◆ Texto del ejercicio
::::

Si el robot deja de funcionar reproduce instrucciones indistintamente, sin considerar las circunstancias  ni valorar las consecuencias: los pistoleros disparan, los personajes atacan, hasta los animales reaccionan con violencia, como se ve en la película. Las instalaciones quedan bloqueadas una vez que los sistemas de programación dejan de responder a las órdenes y, en consecuencia, todo el personal del parque fallece a causa del encierro, una vez que las instalaciones cierran automáticamente todas las puertas y suministros de aire.

Eventualmente una vez que el hombre se ha extinto, lo único que queda es la máquina, en un extraño e inquietante escenario que bien podría servir como una especie de advertencia profética: si el hombre se destruye a sí mismo a manos de las creaciones sobre las que nunca supo cómo tener control, son ellas, las máquinas, las que toman el control y heredan la tierra.

No es que los robots en este parque temático inicien su propia revolución en contra de sus creadores (lo que sí sucede en la serie de televisión homónima), es más bien que éstos, los humanos (algo que también retoma el programa seriado), nunca supieron cómo gestionar el invento a su alcance, porque su prioridad no era hacer un mundo más funcional o que su capacidad intelectual avanzara, sino complacer su propia vanidad, hacer del robot lo más parecido a un humano como una forma de autoengaño, olvidando que la máquina nunca será una persona ya que su funcionamiento no es ni pensante ni orgánico, pero olvidando también que, en consecuencia, el humano nunca será como la máquina. 

El invento hace lo que el inventor le dice que haga, por ende, si el creador nunca previó un mal funcionamiento (que puede llegar en forma de corto circuito, sobre carga o, como en este caso, virus informático), el responsable del problema es, sin duda, el humano. Por otra parte, si el hombre se empeña tanto en hacer del robot lo más parecido a una persona, su respuesta será comenzar a tratar a la máquina como tal, aunque no lo sea, nublando su propio juicio sobre qué significa ser un ente pensante.

::::

Entradas de datos guardadas
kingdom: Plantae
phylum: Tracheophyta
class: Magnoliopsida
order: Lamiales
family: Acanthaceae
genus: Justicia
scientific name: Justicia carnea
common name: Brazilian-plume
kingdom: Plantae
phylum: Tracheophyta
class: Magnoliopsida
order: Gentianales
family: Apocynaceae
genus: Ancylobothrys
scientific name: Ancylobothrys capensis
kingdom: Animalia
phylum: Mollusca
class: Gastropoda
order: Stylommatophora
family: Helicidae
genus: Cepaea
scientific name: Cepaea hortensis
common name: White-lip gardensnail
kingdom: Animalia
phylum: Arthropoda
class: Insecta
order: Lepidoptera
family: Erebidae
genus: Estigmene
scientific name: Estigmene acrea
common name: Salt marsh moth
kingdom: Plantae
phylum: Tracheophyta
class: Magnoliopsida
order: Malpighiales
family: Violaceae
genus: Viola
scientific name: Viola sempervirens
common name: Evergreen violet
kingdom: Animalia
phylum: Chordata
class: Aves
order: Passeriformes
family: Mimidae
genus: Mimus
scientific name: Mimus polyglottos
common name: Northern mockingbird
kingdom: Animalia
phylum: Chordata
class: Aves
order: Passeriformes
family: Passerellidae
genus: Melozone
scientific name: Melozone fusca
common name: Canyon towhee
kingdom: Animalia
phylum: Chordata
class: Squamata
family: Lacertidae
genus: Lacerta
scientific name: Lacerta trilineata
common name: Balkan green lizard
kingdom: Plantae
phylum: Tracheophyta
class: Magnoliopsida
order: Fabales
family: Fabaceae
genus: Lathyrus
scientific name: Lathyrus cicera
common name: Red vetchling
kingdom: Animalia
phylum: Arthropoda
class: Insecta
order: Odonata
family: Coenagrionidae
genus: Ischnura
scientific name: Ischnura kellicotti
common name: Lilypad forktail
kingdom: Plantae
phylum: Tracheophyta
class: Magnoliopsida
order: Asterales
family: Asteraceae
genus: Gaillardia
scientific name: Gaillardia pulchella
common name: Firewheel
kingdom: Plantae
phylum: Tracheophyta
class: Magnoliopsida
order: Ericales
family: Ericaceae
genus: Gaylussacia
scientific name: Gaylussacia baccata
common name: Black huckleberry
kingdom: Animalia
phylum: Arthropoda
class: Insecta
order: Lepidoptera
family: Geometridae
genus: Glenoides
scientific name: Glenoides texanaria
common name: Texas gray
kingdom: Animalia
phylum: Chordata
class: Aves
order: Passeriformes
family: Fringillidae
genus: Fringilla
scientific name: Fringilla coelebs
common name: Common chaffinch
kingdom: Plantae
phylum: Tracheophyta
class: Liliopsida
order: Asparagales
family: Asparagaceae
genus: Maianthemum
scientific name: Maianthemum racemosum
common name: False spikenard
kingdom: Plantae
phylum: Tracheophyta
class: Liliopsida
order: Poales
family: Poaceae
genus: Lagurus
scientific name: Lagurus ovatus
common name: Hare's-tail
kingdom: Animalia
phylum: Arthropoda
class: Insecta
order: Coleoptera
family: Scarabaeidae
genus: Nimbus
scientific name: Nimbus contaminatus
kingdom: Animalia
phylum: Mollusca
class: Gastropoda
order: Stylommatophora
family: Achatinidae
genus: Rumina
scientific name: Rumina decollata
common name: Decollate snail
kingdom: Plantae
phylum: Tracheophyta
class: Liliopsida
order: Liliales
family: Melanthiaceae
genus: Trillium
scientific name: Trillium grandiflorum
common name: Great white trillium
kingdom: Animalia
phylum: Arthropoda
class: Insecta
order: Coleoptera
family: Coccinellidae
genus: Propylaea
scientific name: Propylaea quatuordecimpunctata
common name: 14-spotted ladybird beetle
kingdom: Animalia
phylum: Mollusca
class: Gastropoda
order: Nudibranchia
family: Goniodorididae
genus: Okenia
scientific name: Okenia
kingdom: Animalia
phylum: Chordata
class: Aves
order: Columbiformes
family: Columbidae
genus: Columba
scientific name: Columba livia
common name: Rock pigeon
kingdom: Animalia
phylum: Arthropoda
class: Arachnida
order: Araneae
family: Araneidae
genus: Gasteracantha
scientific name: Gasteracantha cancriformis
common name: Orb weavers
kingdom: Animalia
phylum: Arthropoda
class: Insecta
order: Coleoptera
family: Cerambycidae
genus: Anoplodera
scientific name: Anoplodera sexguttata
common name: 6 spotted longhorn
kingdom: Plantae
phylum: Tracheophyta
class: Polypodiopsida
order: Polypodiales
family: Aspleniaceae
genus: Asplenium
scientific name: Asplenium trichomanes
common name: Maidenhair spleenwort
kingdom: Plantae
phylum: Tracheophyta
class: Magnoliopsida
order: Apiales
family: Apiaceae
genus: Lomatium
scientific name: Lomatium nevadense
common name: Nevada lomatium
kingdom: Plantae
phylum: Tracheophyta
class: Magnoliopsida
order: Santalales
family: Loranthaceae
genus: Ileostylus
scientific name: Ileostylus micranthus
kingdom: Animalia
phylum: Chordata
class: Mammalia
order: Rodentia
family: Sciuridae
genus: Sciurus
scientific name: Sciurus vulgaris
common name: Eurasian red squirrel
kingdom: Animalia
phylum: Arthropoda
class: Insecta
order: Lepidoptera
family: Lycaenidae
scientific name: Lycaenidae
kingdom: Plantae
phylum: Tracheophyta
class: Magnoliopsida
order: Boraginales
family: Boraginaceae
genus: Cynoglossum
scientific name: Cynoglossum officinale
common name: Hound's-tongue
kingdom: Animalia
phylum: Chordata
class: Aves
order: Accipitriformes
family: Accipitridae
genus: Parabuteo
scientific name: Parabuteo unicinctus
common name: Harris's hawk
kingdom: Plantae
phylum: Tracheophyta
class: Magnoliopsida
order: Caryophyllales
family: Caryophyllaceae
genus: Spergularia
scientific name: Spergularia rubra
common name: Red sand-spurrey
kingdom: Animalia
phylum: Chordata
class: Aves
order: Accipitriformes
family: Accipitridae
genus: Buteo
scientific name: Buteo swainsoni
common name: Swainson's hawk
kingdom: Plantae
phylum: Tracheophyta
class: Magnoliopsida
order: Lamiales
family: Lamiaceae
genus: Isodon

::::

◆ Tareas requeridas
1/ Reescribe en forma de lista el párrafo del texto del ejercicio que comienza con «No es que los robots en este parque temático», conservando sus ideas principales.
2/ Determina si cada afirmación coincide con el texto del ejercicio. Responde sí o no y cita las palabras de ese texto que lo deciden.
(a) Cuando el robot deja de funcionar, valora las consecuencias de las instrucciones que reproduce.
(b) En el caso descrito, el mal funcionamiento llega en forma de virus informático.
(c) Al fallar los sistemas, las instalaciones abren automáticamente todas las puertas.
Las entradas no intervienen en este ejercicio.

◆ Lista de respuestas
1/
- Los robots del parque temático no inician una revolución contra sus creadores, a diferencia de lo que sucede en la serie de televisión homónima.
- Los humanos nunca supieron cómo gestionar el invento que tenían a su alcance.
- Su prioridad no era hacer un mundo más funcional ni que avanzara su capacidad intelectual, sino complacer su propia vanidad.
- Buscaron hacer del robot lo más parecido a un humano, como una forma de autoengaño.
- Olvidaron que la máquina nunca será una persona, porque su funcionamiento no es pensante ni orgánico.
- Olvidaron también que, en consecuencia, el humano nunca será como la máquina.

2/
(a) No: «ni valorar las consecuencias».
(b) Sí: «como en este caso, virus informático».
(c) No: «las instalaciones cierran automáticamente todas las puertas y suministros de aire».